Ideas have been coming in from the public about how they want the Town Seafront to be developed.
A new online forum-like platform set up by the States is allowing people to post their ideas, and allow others to comment on them.
Six areas have been highlighted by the Seafront Development Steering Committee for development: La Vallette Kiosk, La Vallette, the Vivier Bunker, the Information Centre, The North Plantation and the Round Top Stores.
Organisations with stakes in St Peter Port have also been using the opportunity to push for more development in Town, and also have ideas of their own.
The Town Centre Partnership is one of those groups. They organise numerous different Town-centric events throughout the year, and also work with the douzaine and the States on various projects.
Pictured: Jack Honeybill, Executive Director of the Town Centre Partnership.
Jack Honeybill, the partnership's Executive Director, had a number of ideas, particularly for the North Plantation.
"I have to say, the first thing we would like to see is a decision on the pedestrianisation of this area, the North Plantation. It isn't being used to its maximum potential and could be a lot more," he said.
"It is a prime example of somewhere that could be a lot more, but if anything is going to succeed here, they have to get on with it."
Mr Honeybill has been pushing for pedestrianisation of the North Plantation for some time, with the Partnership already investing in infrastructure to facilitate the change. It would require shops and restaurants on the plantation to change their delivery hours, however would also give those businesses opportunity for things such as alfresco dining.
"The problem is here, if this is going to be resurfaced, which it should, it will need to be resurfaced and all of the remaining infrastructure will need to be purchased and installed. Then there is planning permission etcetera etcetera - it is all going to take time.
"At the end of the day, we would really like to see something happen sooner rather than later, whatever it is."
The Seafront Enhancement project is focusing on six different areas.
Another idea Mr Honeybill has suggested is the installation of bridges which link up all of the piers. He said this would allow more people to travel from pier to pier quickly, which would support any businesses on the arms, and it would also create a long walk around the harbour for people to enjoy.
Other popular ideas on the States platform include support for gardens and "green lungs" open spaces.
One user, Hanna, said of the North Plantation: "I would like to see this wonderful green space kept in essence. There are a number of people who are set on turning everything in to a cobbled plaza with granite benches. Lots of people already enjoy this area for eating lunch and watching the world go by perhaps we could enhance this simple yet very important theme of taking time out to enjoy green space in our towns, in our busy lives."
Another recommendation was to turn the current information centre into a boutique shopping arcade, while another was to covert the Vivier Bunker into a social club with a top floor sea view.
An example of one of the ideas on the States' website.
Itzhoo, another user, said the best way to approach the entire project would be to "think big".

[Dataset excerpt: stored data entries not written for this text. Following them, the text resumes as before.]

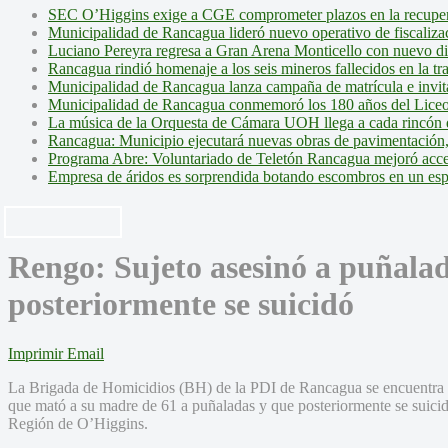
SEC O’Higgins exige a CGE comprometer plazos en la recupera
Municipalidad de Rancagua lideró nuevo operativo de fiscalizac
Luciano Pereyra regresa a Gran Arena Monticello con nuevo d
Rancagua rindió homenaje a los seis mineros fallecidos en la tr
Municipalidad de Rancagua lanza campaña de matrícula e invita 
Municipalidad de Rancagua conmemoró los 180 años del Liceo
La música de la Orquesta de Cámara UOH llega a cada rincón 
Rancagua: Municipio ejecutará nuevas obras de pavimentación,
Programa Abre: Voluntariado de Teletón Rancagua mejoró accesi
Empresa de áridos es sorprendida botando escombros en un es
Rengo: Sujeto asesinó a puñala
posteriormente se suicidó
Imprimir
Email
La Brigada de Homicidios (BH) de la PDI de Rancagua se encuentra i
que mató a su madre de 61 a puñaladas y que posteriormente se suic
Región de O’Higgins.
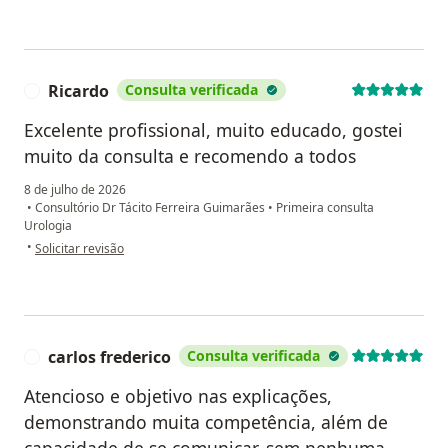
Ricardo
Consulta verificada
R
Excelente profissional, muito educado, gostei
muito da consulta e recomendo a todos
8 de julho de 2026
•
Consultório Dr Tácito Ferreira Guimarães
•
Primeira consulta
Urologia
na opinião do utilizador Ricardo
•
Solicitar revisão
carlos frederico
Consulta verificada
C
Atencioso e objetivo nas explicações,
demonstrando muita competência, além de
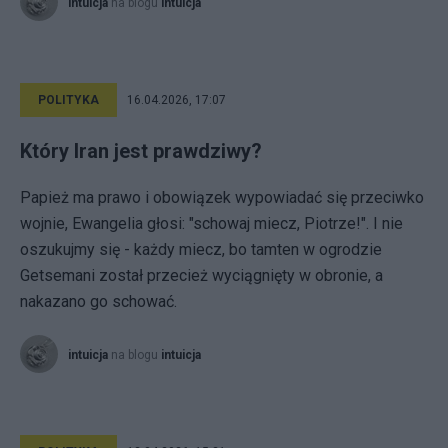
intuicja
na blogu
intuicja
POLITYKA
16.04.2026, 17:07
Który Iran jest prawdziwy?
Papież ma prawo i obowiązek wypowiadać się przeciwko
wojnie, Ewangelia głosi: "schowaj miecz, Piotrze!". I nie
oszukujmy się - każdy miecz, bo tamten w ogrodzie
Getsemani został przecież wyciągnięty w obronie, a
nakazano go schować.
intuicja
na blogu
intuicja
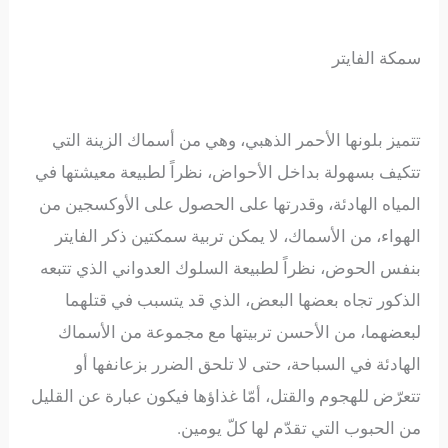
سمكة الفايتر
تتميز بلونها الأحمر الذهبي، وهي من أسماك الزينة التي
تتكيف بسهولة بداخل الأحواض، نظراً لطبيعة معيشتها في
المياه الهادئة، وقدرتها على الحصول على الأوكسجين من
الهواء، من الأسماك، لا يمكن تربية سمكتين ذكر الفايتر
بنفس الحوض، نظراً لطبيعة السلوك العدواني الذي تتبعه
الذكور تجاه بعضها البعض، الذي قد يتسبب في قتلهما
لبعضهما، من الأحسن تربيتها مع مجموعة من الأسماك
الهادئة في السباحة، حتى لا تلحق الضرر بزعانفها أو
تتعرّض للهجوم والقتل، أمّا غذاؤها فيكون عبارة عن القليل
من الحبوب التي تقدّم لها كلّ يومين.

"The entire seafront of St Peter Port exists because our Victorian forefathers had the energy, imagination & foresight to undertake a massive project to create a new harbour & road on reclaimed land. They would expect us to adapt & build on their work to make the area serve the needs of 21st century islanders," he said.
"What I am suggesting is a raised walkway/boardwalk covering most of the area reclaimed from the sea in the 19th century. Because it would be reserved for pedestrians, mobility vehicles & possibly bicycles the structure would be relatively cheap & easy to construct. Imaginatively designed*, it would greatly enhance the appearance of the town, especially from the sea.
"Funding the project would be straightforward if the developer [either the States or a private developer] could charge for parking, bearing in mind that hundreds of extra spaces would be created. For all the noisy protests against pay parking, I have no doubt that Guernsey commuters would have no hesitation paying for reserved, covered parking spaces & that a pricing structure could be devised for short-stay parking that would be acceptable to shoppers & tourists."